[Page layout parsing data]
_____
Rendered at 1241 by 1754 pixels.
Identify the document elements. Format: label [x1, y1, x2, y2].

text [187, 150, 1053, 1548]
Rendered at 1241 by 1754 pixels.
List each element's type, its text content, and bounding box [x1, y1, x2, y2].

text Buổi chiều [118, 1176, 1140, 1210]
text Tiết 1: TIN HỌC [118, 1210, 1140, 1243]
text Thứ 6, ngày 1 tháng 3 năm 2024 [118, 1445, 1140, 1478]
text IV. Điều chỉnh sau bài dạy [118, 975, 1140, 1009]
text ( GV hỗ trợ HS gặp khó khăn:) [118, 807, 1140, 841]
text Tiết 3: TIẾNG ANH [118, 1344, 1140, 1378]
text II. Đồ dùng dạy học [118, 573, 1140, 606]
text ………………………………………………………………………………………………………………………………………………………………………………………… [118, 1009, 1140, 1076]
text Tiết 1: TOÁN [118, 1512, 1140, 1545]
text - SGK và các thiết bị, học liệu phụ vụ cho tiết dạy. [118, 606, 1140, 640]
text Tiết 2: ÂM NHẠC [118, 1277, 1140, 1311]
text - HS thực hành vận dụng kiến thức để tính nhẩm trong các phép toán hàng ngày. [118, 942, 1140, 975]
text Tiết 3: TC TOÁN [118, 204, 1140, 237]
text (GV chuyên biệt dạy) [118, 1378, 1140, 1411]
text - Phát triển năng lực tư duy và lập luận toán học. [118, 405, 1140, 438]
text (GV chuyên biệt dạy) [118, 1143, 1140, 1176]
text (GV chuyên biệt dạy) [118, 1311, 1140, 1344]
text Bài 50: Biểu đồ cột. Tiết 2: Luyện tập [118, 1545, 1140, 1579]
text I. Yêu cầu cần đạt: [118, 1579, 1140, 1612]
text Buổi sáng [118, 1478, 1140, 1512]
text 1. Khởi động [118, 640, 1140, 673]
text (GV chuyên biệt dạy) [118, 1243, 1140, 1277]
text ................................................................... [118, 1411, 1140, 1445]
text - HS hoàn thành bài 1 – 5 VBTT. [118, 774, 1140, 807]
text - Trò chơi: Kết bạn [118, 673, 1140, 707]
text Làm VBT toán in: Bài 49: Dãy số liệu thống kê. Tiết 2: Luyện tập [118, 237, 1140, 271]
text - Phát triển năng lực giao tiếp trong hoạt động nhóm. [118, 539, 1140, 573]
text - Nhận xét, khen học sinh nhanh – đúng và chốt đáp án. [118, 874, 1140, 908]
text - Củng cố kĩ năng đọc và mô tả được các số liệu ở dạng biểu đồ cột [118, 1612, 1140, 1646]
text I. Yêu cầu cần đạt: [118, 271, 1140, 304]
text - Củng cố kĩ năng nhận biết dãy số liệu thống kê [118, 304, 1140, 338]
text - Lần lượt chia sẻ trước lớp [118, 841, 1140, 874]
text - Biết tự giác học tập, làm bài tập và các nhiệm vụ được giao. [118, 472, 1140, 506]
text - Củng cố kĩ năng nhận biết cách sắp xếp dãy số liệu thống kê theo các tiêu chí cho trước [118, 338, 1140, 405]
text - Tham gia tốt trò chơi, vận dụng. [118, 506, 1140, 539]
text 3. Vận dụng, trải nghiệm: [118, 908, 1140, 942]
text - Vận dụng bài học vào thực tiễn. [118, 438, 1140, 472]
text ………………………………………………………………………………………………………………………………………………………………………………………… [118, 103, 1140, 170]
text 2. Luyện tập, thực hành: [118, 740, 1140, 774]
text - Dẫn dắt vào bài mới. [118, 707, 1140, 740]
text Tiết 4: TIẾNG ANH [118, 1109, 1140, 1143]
_____
Try it
Within the records above, each line containing "trong" is to be returned.

Exercise solution
text - HS thực hành vận dụng kiến thức để tính nhẩm trong các phép toán hàng ngày. [118, 942, 1140, 975]
text - Phát triển năng lực giao tiếp trong hoạt động nhóm. [118, 539, 1140, 573]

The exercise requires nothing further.